ALLAIN BOUGRAIN DUBOURG, PRÉSIDENT D’HONNEUR
Temps de lecture : 3 minutesPrendre le large.
S’enivrer d’iode et savourer le sel, se laisser caresser par la bise et gifler par le vent. Chevaucher la vague pour accueillir la suivante.
Faire de l’inaccessible horizon son proche complice. Fantasmer l’ailleurs, lui prêter d’improbables vertus. S’épanouir d’espoir.
Prendre le large s’apparente autant à la conquête qu’à la fuite. Combien d’auteurs ont délaissé leur racine pour l’exil ? Gary, Hemingway, Ionesco, Miller ont choisi la France pour terre d’adoption.
Prendre le large consiste aussi à rester sédentaire en ouvrant les yeux, en portant attention aux plus modestes créatures, trop souvent ignorées. Pénétrez dans l’intimité de l’araignée tissant sa toile, observez la musaraigne débusquant une larve, attardez-vous sur le lézard se léchant l’œil et vous prendrez le large. Être curieux de nature génère l’évasion, l’invitation à l’inattendu et à l’énigmatique.
Prendre le large, tant d’interprétations possibles ! Mais la première d’entre elles n’est-elle pas, avant tout d’être lucide ?

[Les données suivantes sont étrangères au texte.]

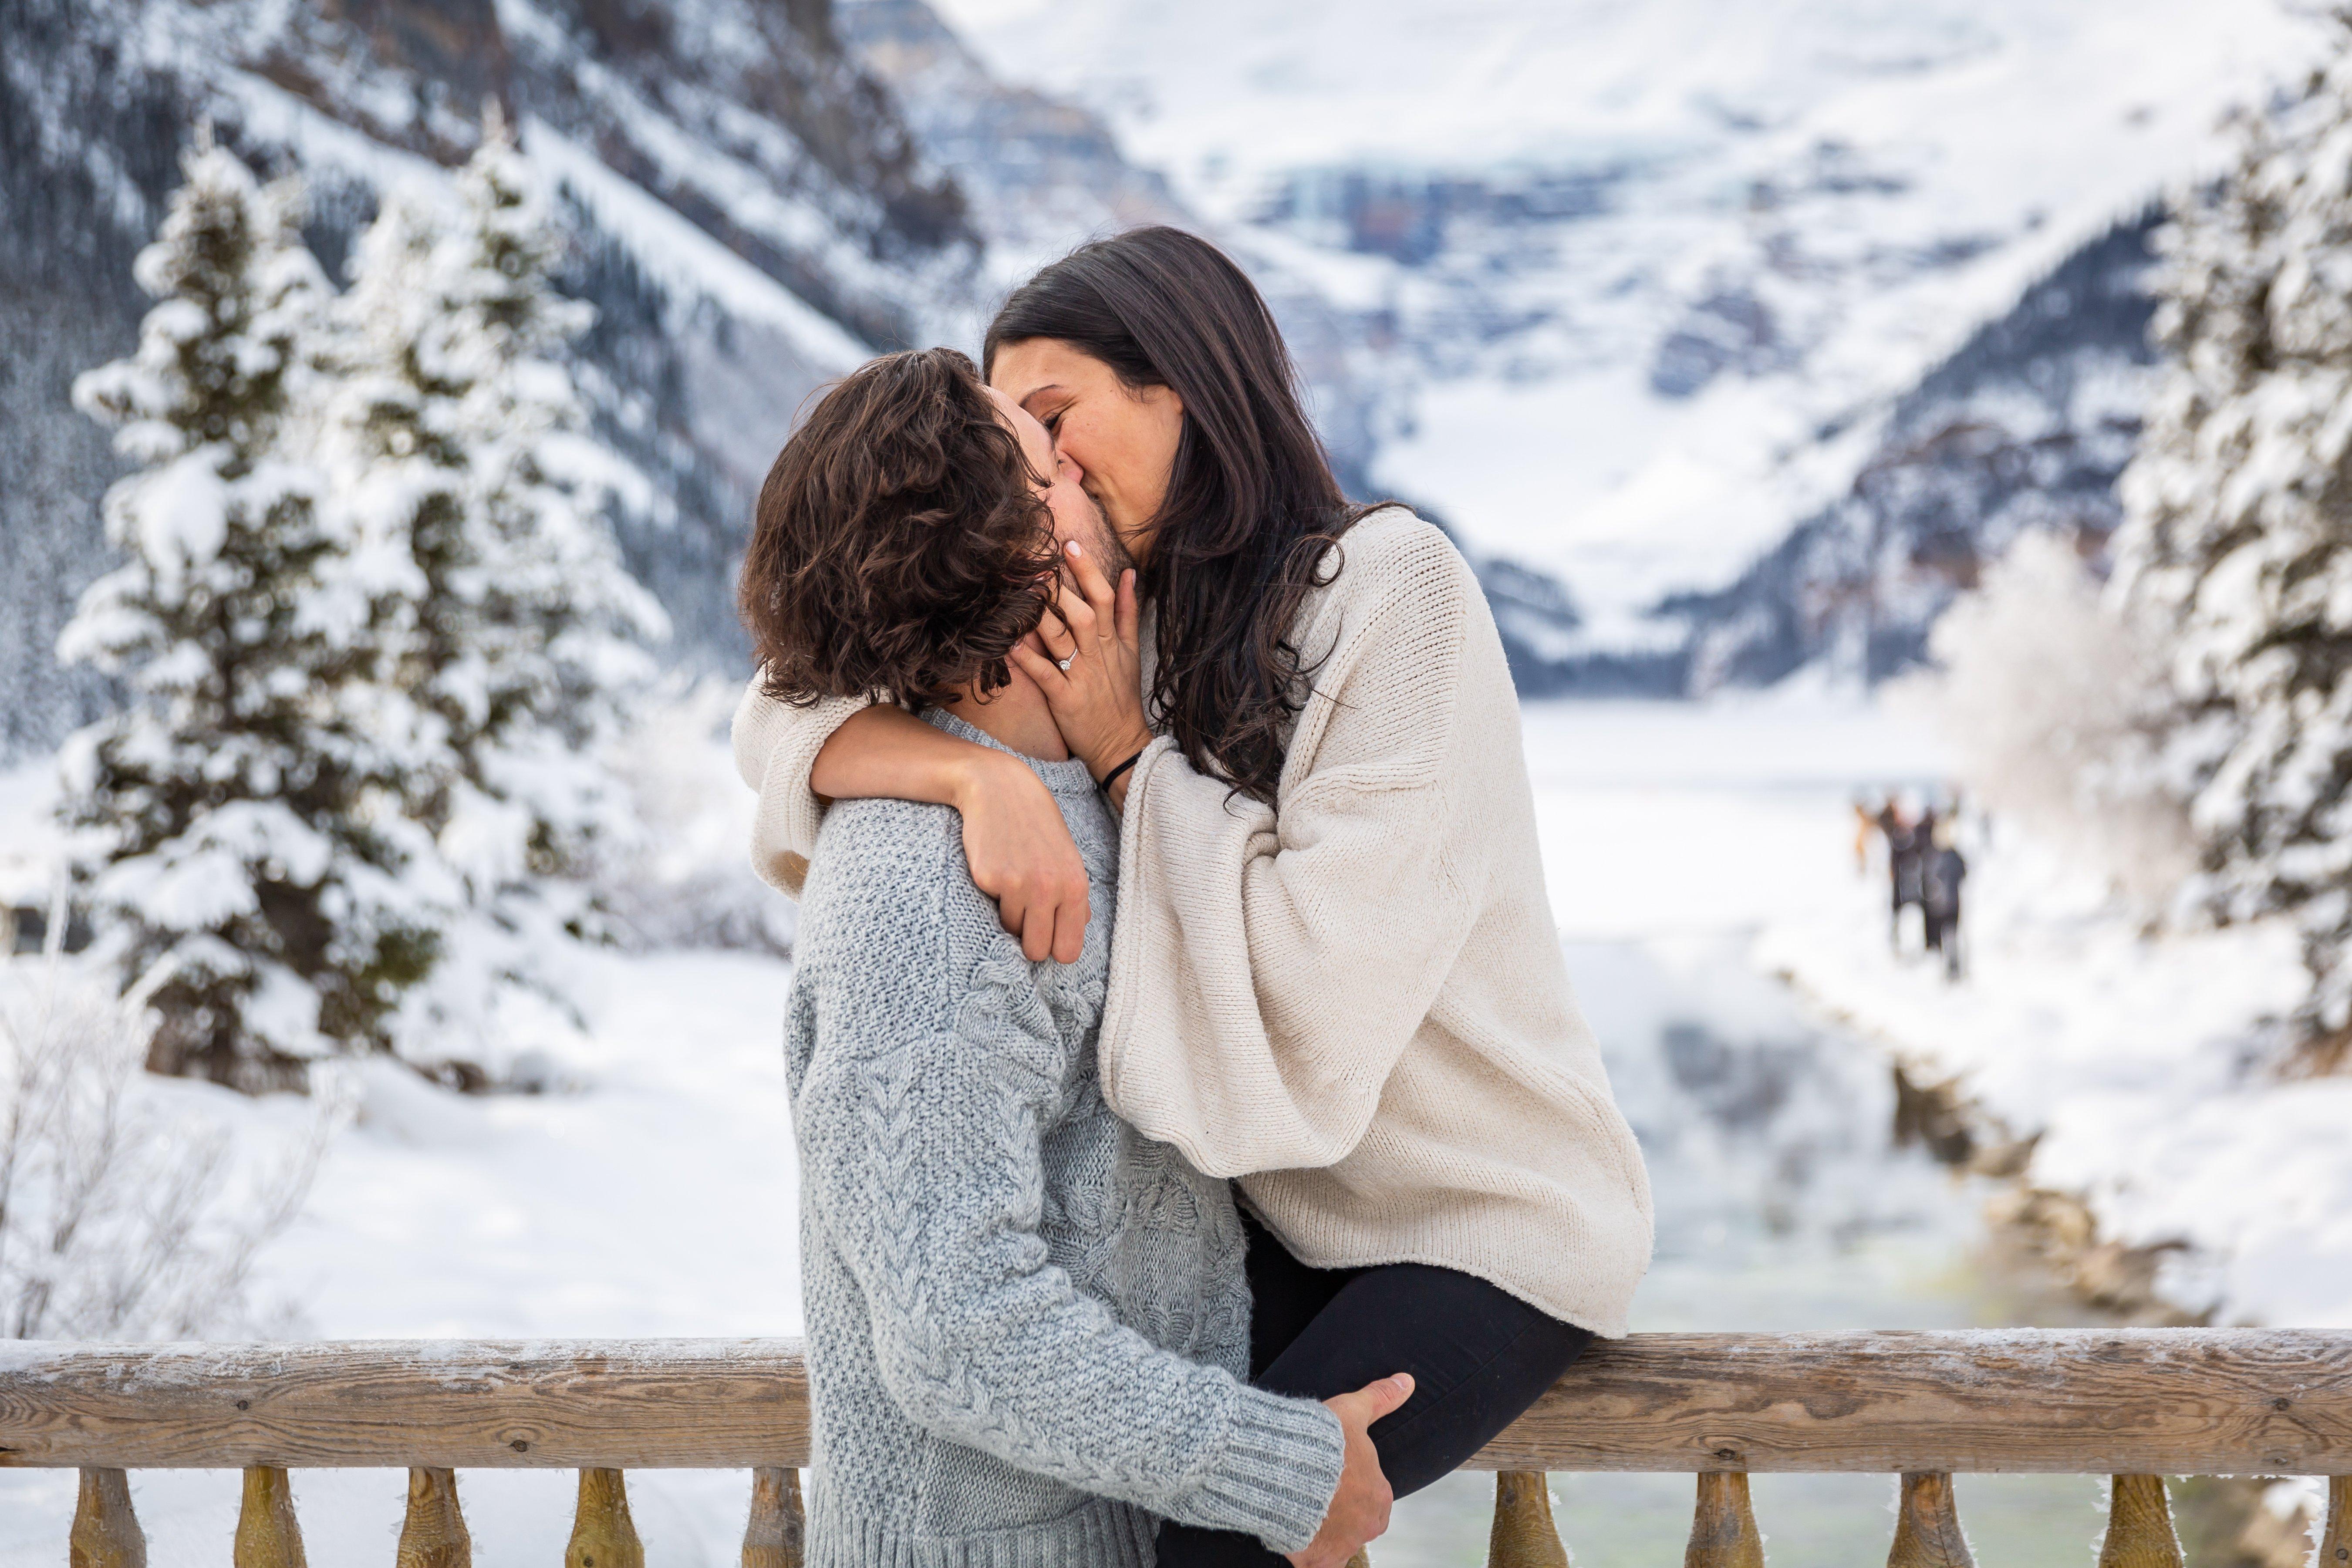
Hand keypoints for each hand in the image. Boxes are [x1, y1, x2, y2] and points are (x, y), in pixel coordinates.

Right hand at [952, 750, 1090, 963]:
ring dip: (1010, 915)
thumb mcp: (1067, 855)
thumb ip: (1075, 894)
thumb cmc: (1036, 822)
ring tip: (1012, 882)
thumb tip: (1081, 926)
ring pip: (1011, 932)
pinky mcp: (988, 878)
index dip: (1056, 949)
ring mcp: (1018, 885)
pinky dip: (992, 897)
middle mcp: (1050, 889)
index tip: (1048, 937)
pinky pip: (990, 910)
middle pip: (1038, 952)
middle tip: (1026, 918)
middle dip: (1030, 942)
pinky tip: (997, 868)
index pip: (1068, 950)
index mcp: (1075, 886)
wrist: (999, 787)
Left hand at [1011, 541, 1153, 791]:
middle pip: (1082, 613)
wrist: (1121, 744)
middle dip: (1060, 588)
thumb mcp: (1132, 651)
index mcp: (1113, 641)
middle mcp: (1098, 655)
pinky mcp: (1065, 700)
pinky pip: (1045, 675)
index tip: (1070, 544)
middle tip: (1037, 562)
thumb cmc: (1121, 697)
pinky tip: (1008, 641)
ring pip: (1062, 640)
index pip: (1104, 598)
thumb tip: (1129, 573)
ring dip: (1041, 615)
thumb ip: (1128, 612)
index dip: (1088, 571)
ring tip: (1021, 591)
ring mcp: (1081, 677)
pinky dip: (1027, 658)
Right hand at [1286, 1373, 1413, 1567]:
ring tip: (1299, 1505)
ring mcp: (1342, 1546)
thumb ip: (1381, 1398)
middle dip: (1339, 1509)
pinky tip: (1293, 1530)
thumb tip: (1407, 1381)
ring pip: (1336, 1540)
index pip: (1371, 1495)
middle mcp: (1366, 1526)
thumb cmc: (1319, 1441)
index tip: (1331, 1473)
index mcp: (1379, 1496)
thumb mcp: (1352, 1411)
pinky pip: (1316, 1562)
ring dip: (1322, 1528)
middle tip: (1314, 1489)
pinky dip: (1308, 1551)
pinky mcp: (1316, 1561)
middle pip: (1356, 1521)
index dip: (1349, 1483)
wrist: (1281, 1470)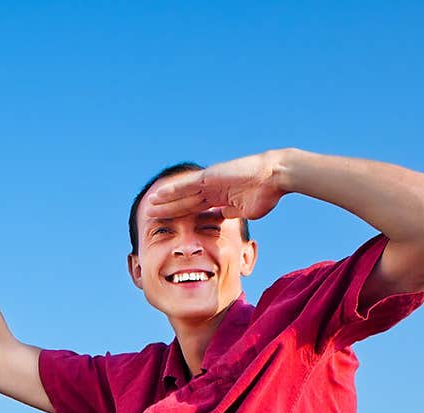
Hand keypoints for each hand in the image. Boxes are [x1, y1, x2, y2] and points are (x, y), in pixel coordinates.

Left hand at [147, 152, 283, 223]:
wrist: (274, 178)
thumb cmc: (266, 193)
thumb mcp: (244, 210)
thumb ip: (231, 213)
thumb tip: (223, 217)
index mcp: (220, 198)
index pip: (195, 209)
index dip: (181, 216)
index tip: (169, 225)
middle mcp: (212, 189)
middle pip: (185, 201)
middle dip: (168, 209)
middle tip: (151, 215)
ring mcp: (210, 182)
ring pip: (181, 193)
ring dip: (165, 200)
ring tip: (149, 205)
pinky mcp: (209, 177)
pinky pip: (186, 185)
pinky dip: (172, 190)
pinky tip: (158, 194)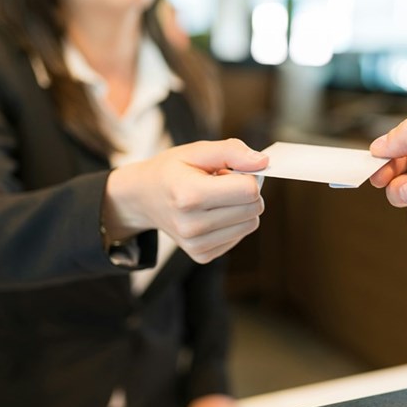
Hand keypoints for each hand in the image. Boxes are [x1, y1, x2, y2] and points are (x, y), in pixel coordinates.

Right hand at [105, 138, 267, 262]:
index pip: (249, 190)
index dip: (247, 176)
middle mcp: (192, 225)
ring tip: (215, 199)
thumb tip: (263, 163)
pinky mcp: (202, 256)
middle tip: (221, 184)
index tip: (229, 172)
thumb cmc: (172, 171)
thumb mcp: (197, 151)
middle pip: (254, 209)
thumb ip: (232, 151)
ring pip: (250, 224)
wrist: (143, 198)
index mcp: (189, 195)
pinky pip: (239, 237)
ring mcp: (196, 244)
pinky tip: (211, 214)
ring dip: (240, 208)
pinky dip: (232, 223)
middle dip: (246, 192)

En embrassant la planète d’un regard comme le fond les astronautes, l’évidence s’impose. La beauté, panachée d’une pathétique fragilité, éblouit les consciences. La planète, plus océanique que terrestre, mérite compassion et respect ! Toute chose qu’ici-bas nous négligeons. La biodiversité, autrefois endommagée parce que méconnue, devient sinistrée parce qu’ignorée.
Prendre le large c’est nécessairement un voyage intérieur qui nous guide vers le bon chemin.
Une précaution cependant, dès que l’on prend le large, ne pas oublier de le ramener. D’autres pourraient en avoir besoin !
Allain Bougrain Dubourg
Avec Allain Bougrain Dubourg, « prendre le large », c’est partir à tire d’ailes vers l’horizon avec les mouettes, les goélands, les cormorans, les puffins ou les grèbes. Et s’il connaît bien les oiseaux marins des côtes niçoises, il connaît autant les oiseaux d’un peu partout. Mais le médiatique président de la Ligue de protection des oiseaux (LPO) a des combats qui l’entraînent loin dans la défense de toutes les espèces et de leur fragile biotope. Allain Bougrain Dubourg a la vocation de la cause animale. Cela l’a saisi enfant. Au Muséum d’histoire naturelle de La Rochelle, sur les plages l’Île de Ré. « La question m’obsédait. Qu’y avait-il derrière l’horizon se dessinant au large ? La vie sauvage, bien sûr ! »
Il imagine, il rêve, il fait son apprentissage de naturaliste. Il observe patiemment, il étudie. Et surtout il se révolte, se met en colère, dès qu’il comprend à quel point les hommes saccagent la nature. Marées noires, déchets toxiques, pesticides, destruction des espèces protégées, chasses et pêches illégales, abusives. Cette révolte ne le quittera jamais. Elle est l’aiguillon de son absolue passion pour le vivant. Journaliste, producteur et réalisateur de télévision il n’a eu de cesse de partager son enthousiasme et ses convictions. On se souvient de ses émissions : « Des animaux et des hommes », « Terre des bêtes », « Animalia »… Sur RTL, chaque samedi dans « On refait la planète », il aborde les grands défis environnementaux auxquels nous sommes tous confrontés.
Allain Bougrain-Dubourg est aussi un écrivain engagé. Son premier livre, L’agonie des bébés phoques (Presses de la Cité. 1978) portait témoignage du sanglant massacre des blanchons sur la banquise pour leur fourrure. Quelle vigueur dans la dénonciation ! Il est l’auteur d’une vingtaine d’ouvrages dont, récemment, un Dictionnaire amoureux des oiseaux (Plon. 2022) et un Dictionnaire amoureux de la vie sauvage (Plon. 2024). « Aimer, souffrir, tricher, aider, rire ne sont pas le propre de l’homme, écrit-il. Les bêtes empruntent nos travers à moins que ce soient nous qui, plus probablement, les avons plagiés. »
À deux mois de l’ouverture de la 3e Conférence des Nations Unies sur l’Océan (UNOC-3) qui se tiendra à Nice du 9 au 13 juin 2025 et où vont se discuter les actions nécessaires pour protéger, conserver et utiliser durablement les océans et les ressources marines, le choix d’un président du Festival du Livre aussi impliqué dans la sauvegarde de l’environnement est un signe fort. Et la promesse de discussions et de débats captivants.